● Your task
Find the string "circumference" in the data, and copy out each line that has it.

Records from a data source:
*-*-*
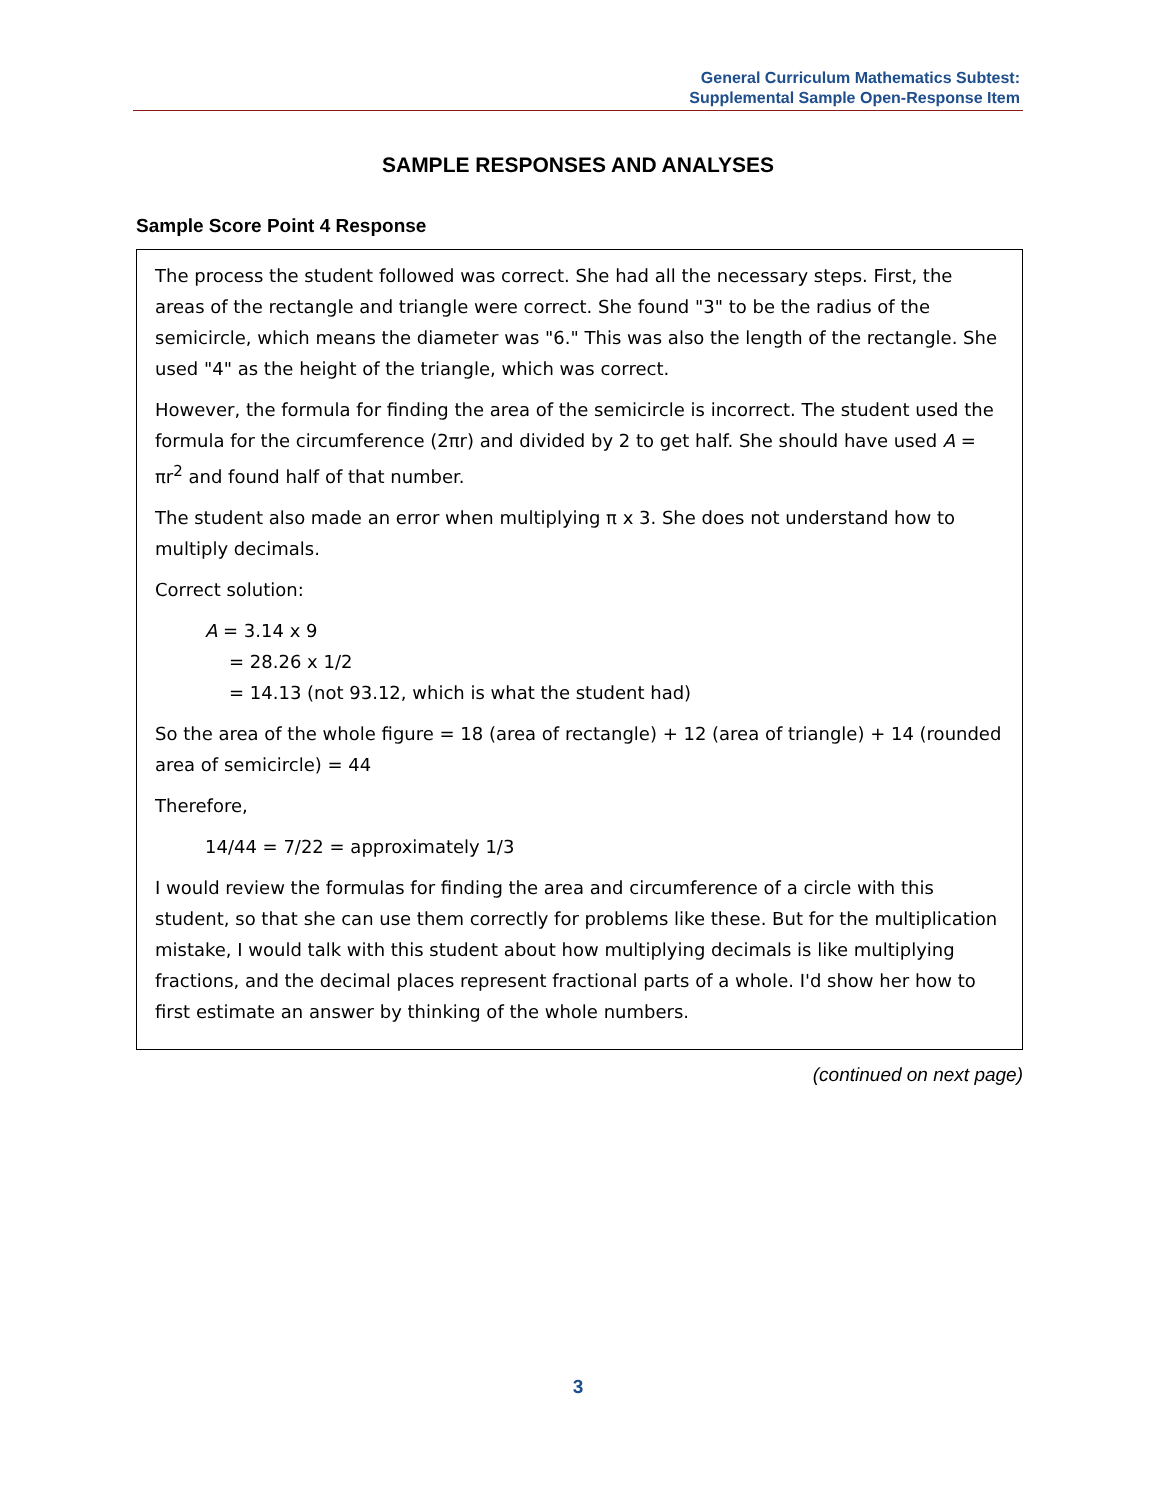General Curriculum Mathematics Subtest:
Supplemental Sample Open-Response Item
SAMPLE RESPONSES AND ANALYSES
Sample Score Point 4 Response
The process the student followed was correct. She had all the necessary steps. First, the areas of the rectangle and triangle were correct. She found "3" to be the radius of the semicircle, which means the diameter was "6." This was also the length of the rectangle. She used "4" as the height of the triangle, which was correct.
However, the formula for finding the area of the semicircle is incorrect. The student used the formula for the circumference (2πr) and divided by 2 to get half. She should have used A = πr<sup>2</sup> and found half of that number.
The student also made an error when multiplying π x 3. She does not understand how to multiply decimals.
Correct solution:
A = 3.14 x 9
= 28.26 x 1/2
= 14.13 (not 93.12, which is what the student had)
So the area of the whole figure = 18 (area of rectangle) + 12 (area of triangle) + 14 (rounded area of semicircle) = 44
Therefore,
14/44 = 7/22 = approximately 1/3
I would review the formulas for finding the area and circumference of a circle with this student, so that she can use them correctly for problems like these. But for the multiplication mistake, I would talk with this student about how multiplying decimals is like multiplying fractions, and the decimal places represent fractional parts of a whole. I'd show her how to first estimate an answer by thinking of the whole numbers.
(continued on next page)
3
*-*-*
● Answer to the exercise
However, the formula for finding the area of the semicircle is incorrect. The student used the formula for the circumference (2πr) and divided by 2 to get half. She should have used A = πr<sup>2</sup> and found half of that number.
I would review the formulas for finding the area and circumference of a circle with this student, so that she can use them correctly for problems like these. But for the multiplication mistake, I would talk with this student about how multiplying decimals is like multiplying fractions, and the decimal places represent fractional parts of a whole. I'd show her how to first estimate an answer by thinking of the whole numbers.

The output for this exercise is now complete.